§ **What is expected**
Pictures are to be omitted, and every entry below is to be restated exactly.

§ **Provided data**
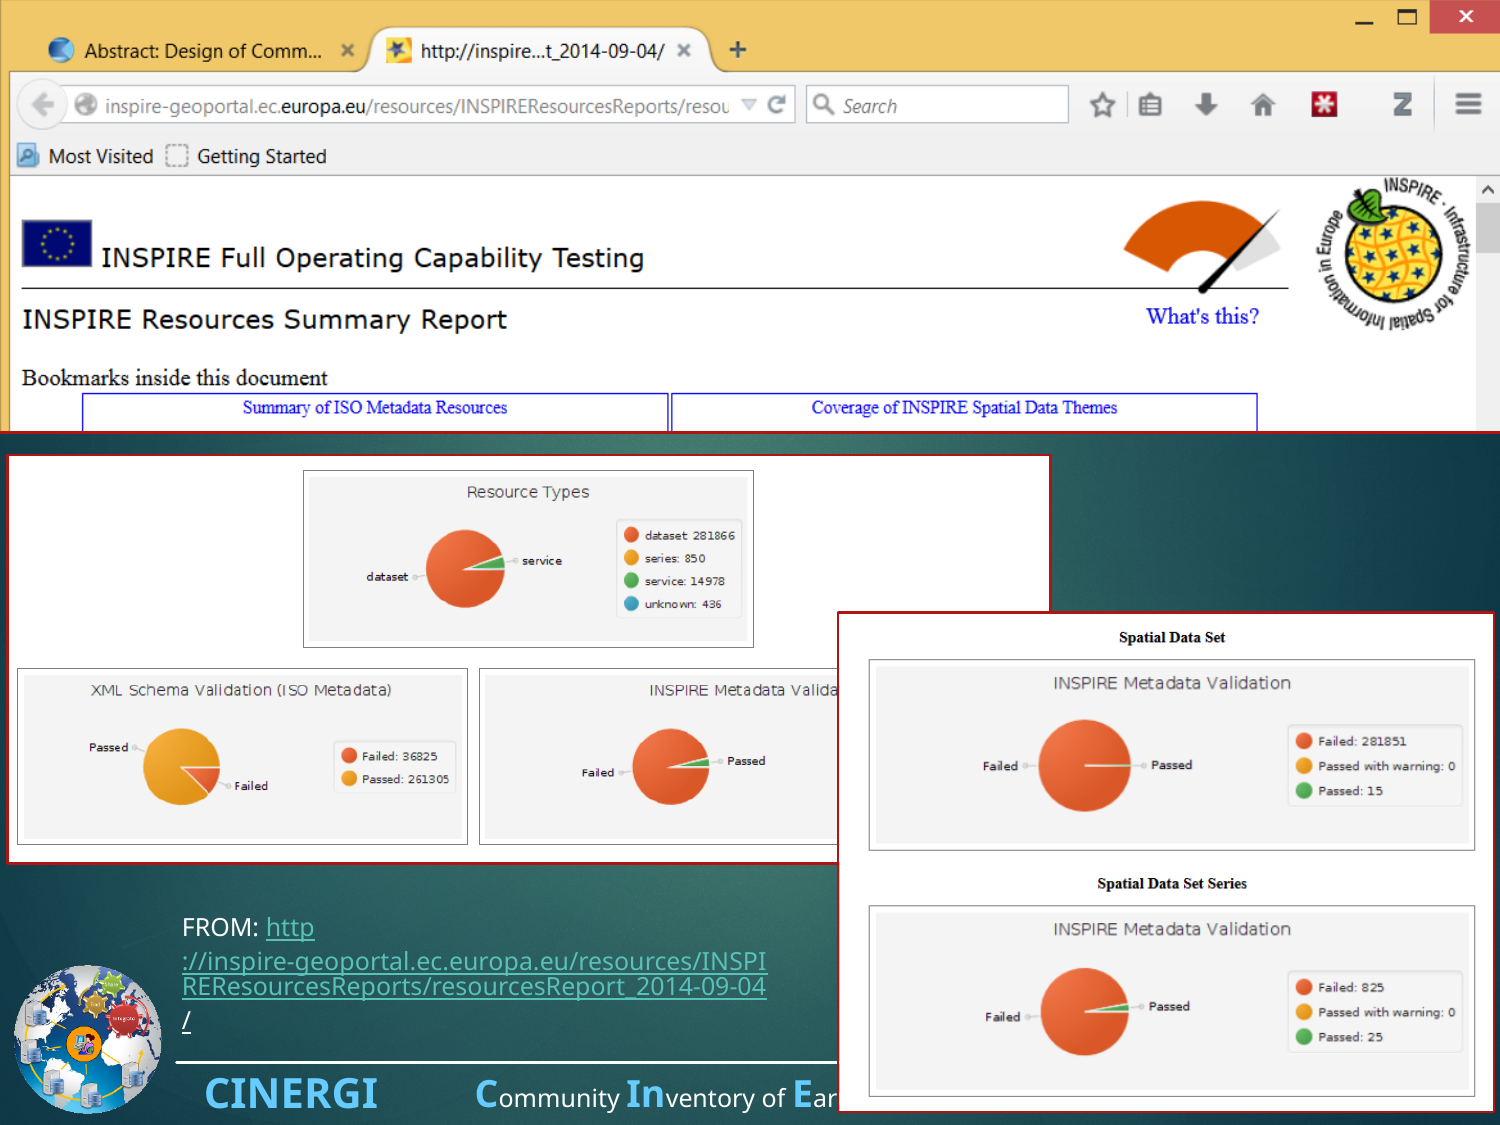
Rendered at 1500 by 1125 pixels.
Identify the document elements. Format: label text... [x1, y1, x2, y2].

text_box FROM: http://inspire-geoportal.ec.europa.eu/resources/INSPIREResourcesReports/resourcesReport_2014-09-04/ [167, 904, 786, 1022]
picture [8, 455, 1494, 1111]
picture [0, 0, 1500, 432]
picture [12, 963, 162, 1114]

§ **Result**
Rendered at 1500 by 1125 pixels.
Identify the document elements. Format: label text... [x1, y1, x2, y2].

text_box FROM: http://inspire-geoportal.ec.europa.eu/resources/INSPIREResourcesReports/resourcesReport_2014-09-04/ [167, 904, 786, 1022]
picture [8, 455, 1494, 1111]
picture [0, 0, 1500, 432]
picture [12, 963, 162, 1114]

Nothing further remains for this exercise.